No provision of the Texas Constitution expressly condemns double taxation. Article VIII, section 1(a) of the Texas Constitution, requiring that "[t]axation shall be equal and uniform," is the constitutional principle invoked in cases concerning double taxation. See Tex. Const. art. VIII, § 1(a). Under this provision, property taxes must be nondiscriminatory and uniform in their incidence. See Smith v. Davis, 426 S.W.2d 827, 833 (Tex. 1968). This requirement is satisfied, and "assessments are equal and uniform within the meaning of the constitution" if such assessments are equal and uniform with relation to other property in the county. Id. at 834. So far as appears from your letter and the materials we have received concerning your request, no claim has been made that the Cameron Appraisal District is selectively assessing property taxes against some trailer owners and not others; rather the complaint appears to be that all affixed trailers are being taxed. Such a practice, as Smith v. Davis makes clear, does not violate article VIII, section 1(a).

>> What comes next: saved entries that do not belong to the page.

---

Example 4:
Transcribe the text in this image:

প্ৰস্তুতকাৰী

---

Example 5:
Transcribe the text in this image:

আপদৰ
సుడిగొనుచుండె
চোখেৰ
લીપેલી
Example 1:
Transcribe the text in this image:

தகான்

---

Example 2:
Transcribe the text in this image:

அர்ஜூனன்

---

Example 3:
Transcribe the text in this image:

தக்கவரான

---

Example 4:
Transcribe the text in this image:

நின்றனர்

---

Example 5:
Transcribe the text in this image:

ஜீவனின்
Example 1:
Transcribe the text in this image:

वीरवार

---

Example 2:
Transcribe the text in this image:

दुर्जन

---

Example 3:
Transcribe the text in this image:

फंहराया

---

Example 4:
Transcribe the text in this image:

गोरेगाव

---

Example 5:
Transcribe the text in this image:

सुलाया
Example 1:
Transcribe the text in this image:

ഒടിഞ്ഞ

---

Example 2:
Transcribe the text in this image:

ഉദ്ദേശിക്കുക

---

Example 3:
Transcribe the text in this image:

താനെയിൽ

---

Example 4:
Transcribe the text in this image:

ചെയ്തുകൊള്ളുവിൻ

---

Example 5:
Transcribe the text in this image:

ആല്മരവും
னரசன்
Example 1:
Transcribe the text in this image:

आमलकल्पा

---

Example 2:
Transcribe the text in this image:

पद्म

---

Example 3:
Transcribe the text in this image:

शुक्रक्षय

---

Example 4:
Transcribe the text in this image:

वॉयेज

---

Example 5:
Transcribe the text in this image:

Nor would the practice violate article VIII, section 1(a) if it could be shown to impose a disproportionately higher burden on trailer owners than on other taxpayers, so long as the legislation
on which the practice was based was rationally related to a legitimate governmental goal and the practice operated equally within each class. See Tandy Corp. v. Sharp, 872 S.W.2d 814, 818 (Tex. App.-Austin 1994, writ denied). The collection of ad valorem taxes on what have become, essentially, units of housing would appear to be a legitimate governmental goal, particularly given that both article VIII, section 1 of the Constitution and section 11.14 of the Tax Code specifically authorize it.

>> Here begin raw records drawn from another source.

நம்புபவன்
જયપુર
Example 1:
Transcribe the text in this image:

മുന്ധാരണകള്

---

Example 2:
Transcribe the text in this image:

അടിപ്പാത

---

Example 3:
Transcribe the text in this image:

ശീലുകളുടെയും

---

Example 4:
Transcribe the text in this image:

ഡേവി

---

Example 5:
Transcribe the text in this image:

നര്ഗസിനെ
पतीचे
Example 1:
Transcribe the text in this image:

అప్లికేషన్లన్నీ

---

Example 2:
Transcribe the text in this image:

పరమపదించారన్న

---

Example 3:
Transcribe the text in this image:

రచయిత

Further, the collection of such ad valorem taxes on such properties is not double taxation. Double taxation, according to Black's Law Dictionary, "does not include the imposition of different taxes concurrently on the same property." Black's Law Dictionary, 441 (5th ed. 1979). Thus, a person or business entity engaged in two or more businesses for which occupation taxes are levied may be taxed on the same gross receipts for each if the "receipts are not apportioned between the occupations or separated in some way . . . without constituting double taxation." Bullock v. Pioneer Corp., 774 S.W.2d 302, 305 (Tex. App.-Austin 1989, writ denied). Similarly, both transmission and distribution of gas through a pipeline may be taxed at the same time because those activities, though "for all practical purposes simultaneous, . . . are essentially separable and distinct operations." Id. at 305. A sales tax is not the same as an ad valorem tax. Accordingly, no question of impermissible double taxation arises in the situation you describe.
Assessment of property taxes on travel trailers that constitute improvements to real property and are taxable as personalty is not, per se, impermissible double taxation.